# DATA SHOWN:
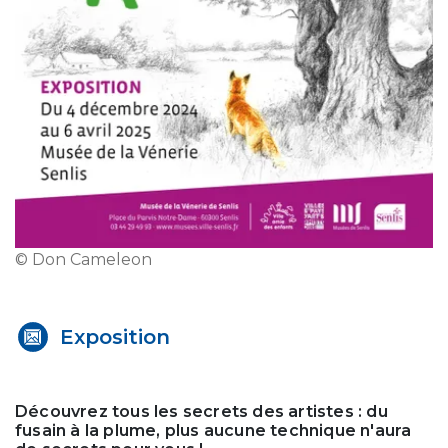
© Don Cameleon
Exposition
Découvrez tous les secrets des artistes : du
fusain à la plume, plus aucune technique n'aura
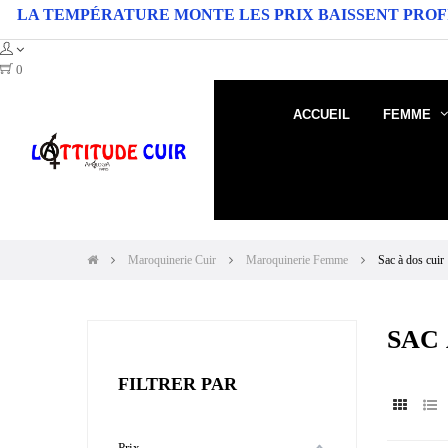
TEMPÉRATURE MONTE LES PRIX BAISSENT PROFITEZ DE
0
ACCUEIL
FEMME
Maroquinerie Cuir
Maroquinerie Femme
Sac à dos cuir
SAC 
FILTRER PAR
Prix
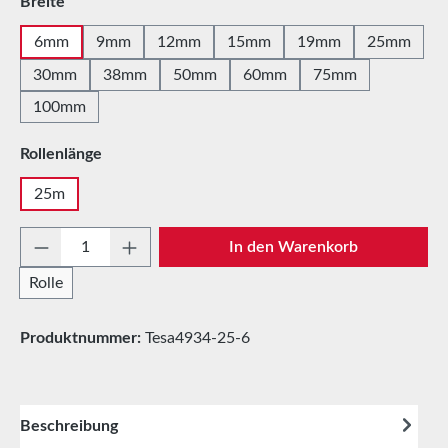
auswählen
Breite
6mm
9mm
12mm
15mm
19mm
25mm
30mm
38mm
50mm
60mm
75mm
100mm
auswählen
Rollenlänge
25m
Produkt Anzahl: Gib den gewünschten Wert e
In den Warenkorb
Rolle
Produktnummer:
Tesa4934-25-6
Beschreibung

# EXERCISE GOAL:
Please rewrite the data above, swapping each "auswählen" for "wählen" and keeping everything else the same, but without the pictures.

# TASK ANSWER:
© Don Cameleon
Exposition
Découvrez tous les secrets des artistes : du
fusain à la plume, plus aucune technique n'aura
TEMPÉRATURE MONTE LES PRIX BAISSENT PROFITEZ DE
0
ACCUEIL
FEMME
Maroquinerie Cuir
Maroquinerie Femme
Sac à dos cuir
SAC 
FILTRER PAR
Prix
wählen
Breite
6mm
9mm
12mm
15mm
19mm
25mm
30mm
38mm
50mm
60mm
75mm
100mm
wählen
Rollenlänge
25m
Produkt Anzahl: Gib den gewünschten Wert e
In den Warenkorb
Rolle
Produktnummer:
Tesa4934-25-6
Beschreibung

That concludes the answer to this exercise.